Critique de la raison numérique
Paris : CNRS éd., 2004. – 272 p. ; 22 cm. – (Hermès : cognition, communication, politique ; 39).
ISBN 2-271-06245-4 : 25 €
N’y aurait-il plus d’après Internet ? Quels sont les effets de la numérisation sur les pratiques intellectuelles ? Ces questions sous-tendent toute la réflexion de ce numéro conséquent de la revue Hermès qui comprend les contributions de plus d’une trentaine de chercheurs français, britanniques, suédois et suisses. On reconnaîtra au passage des auteurs qui publient régulièrement sur ce sujet tels Jacques Perriault, Brigitte Juanals ou Majid Ihadjadene, ainsi qu’Alex Mucchielli.
Vers une nouvelle conception du travail
La numérisation de l’information sous toutes ses formes est le défi majeur que nous connaissons actuellement. Des initiatives internationales (gouvernementales ou privées) voient le jour et le concept de bibliothèque universelle prend quotidiennement plus de réalité. Mais ce qui intéresse les auteurs de ce numéro relève du domaine de la sphère professionnelle lié au travail de chaque individu : il va de soi que les technologies de l’information bouleversent la conception même du travail, de son organisation et de son accomplissement. Quels sont ces bouleversements ? Pour répondre à cette question, plusieurs recherches ont été effectuées dans des domaines très divers et nous avons là quelques résultats.
Le travail est considéré sous différents angles. Il est vu à travers le prisme offert par les outils technologiques : ainsi, le partage des informations à distance (avec l’exemple des centres de recherche de la Silicon Valley), la recherche d’une information sur Internet (expertise et auto-efficacité allant de pair), le développement de pratiques collectives (facilitant les associations ou les communautés) ou l’enseignement à distance (à l’université notamment). Cela ne va pas sans difficultés : la consultation d’archives audiovisuelles montre que la manipulation et l’appropriation des outils et des logiciels ne sont pas toujours aisées ; dans le cas des revues en ligne, la lecture de documents hypermédias désoriente de nombreux lecteurs ; pour les étudiants, la question se pose parfois de savoir si l’enseignement classique n’est pas préférable à la formation en ligne.

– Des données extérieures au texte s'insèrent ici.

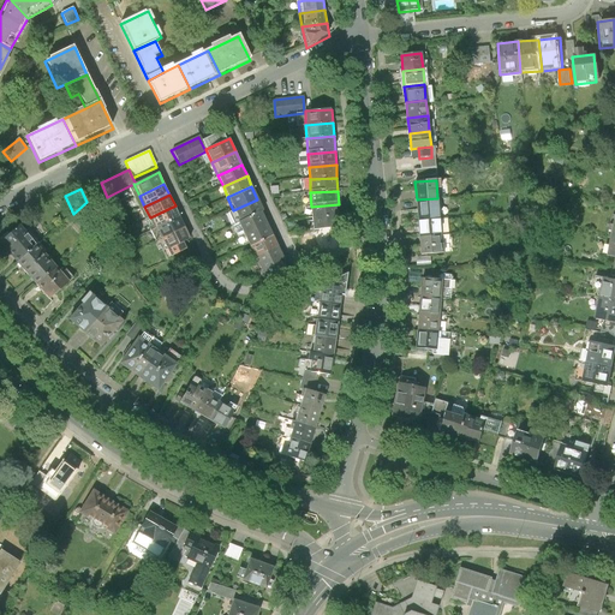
[(417,199),(418,218),(439,215),(437,198),(417,199)]
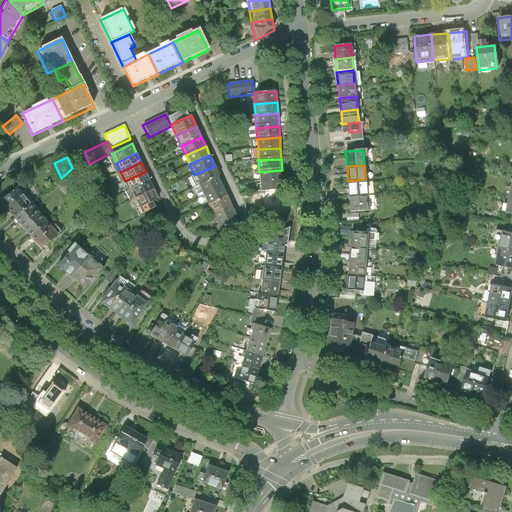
[(219,176),(214,166),(194,175),(199,185),(219,176)]
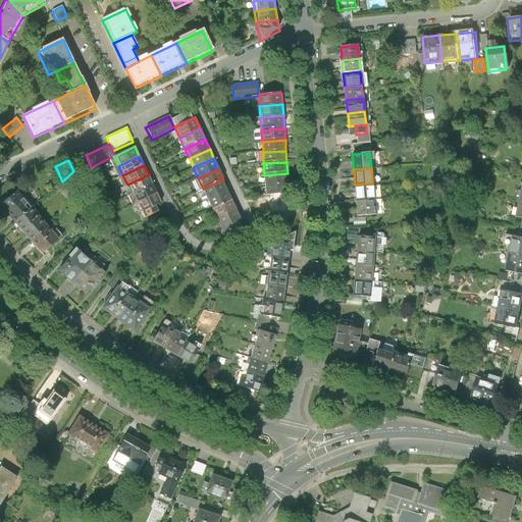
[(289,185),(288,173),(264,175),(265,186),(289,185)]
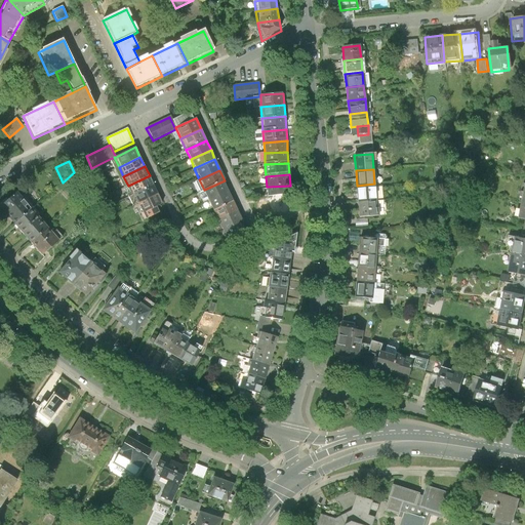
[(154,185),(150,175),(128,186),(132,195),(154,185)]
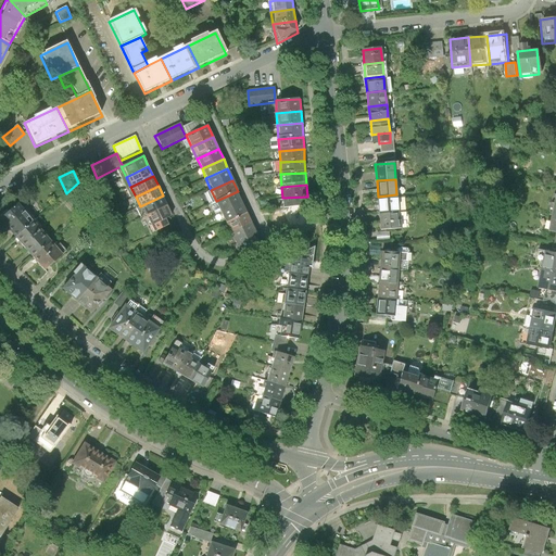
[(243,204),(238,191),(216,201),(222,214),(243,204)]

Pratiques intellectuelles et technologie
Par rapport à l’écriture, les auteurs constatent que l’héritage du mode d’écriture traditionnel reste bien présent alors que l’écriture en mode numérique suppose un apprentissage différent, et notamment l’utilisation des produits multimédias. Au niveau de la lecture sur écran, plusieurs auteurs abordent les points suivants : comment se consulte une encyclopédie en ligne (avec l’exemple de l’Encyclopædia Universalis) ; comment la disposition graphique d’un texte intervient sur l’acte de lecture ; quelles informations sont dégagées par des collégiens à la lecture d’un cédérom ou d’une brochure.
La recherche d’information constitue également un champ d’étude par rapport aux activités cognitives qu’elle implique : l’étude de jeunes élèves montre les difficultés qu’ils éprouvent quand ils sont placés en situation de recherche ; un public plus spécialisé aura tendance, quant à lui, à formuler et reformuler les termes de sa recherche jusqu’à aboutir à des résultats satisfaisants, sans prendre en compte les catégories proposées qui auraient un effet inverse.
Le monde de l’édition – plus particulièrement l’édition en sciences humaines et sociales – est également touché par la numérisation et de nouvelles pratiques éditoriales sont à envisager : les technologies actuelles le permettent avec, par exemple, l’utilisation du format SCD (Scientific Construct and Data).
De manière générale, les réflexions des différents auteurs portent sur les pratiques d’information et de communication, soit en étudiant le comportement d’élèves, d’étudiants ou d’experts, soit en se référant à l’apport de diverses théories de la communication ou d’auteurs tel Abraham Moles. Pur produit de recherches sur le terrain, ce numéro de la revue Hermès apparaît très complet et très fouillé et aborde les différentes dimensions de la numérisation : la lecture, l’écriture, l’édition, la recherche d’information, autant de pratiques intellectuelles influencées par les évolutions de la technologie.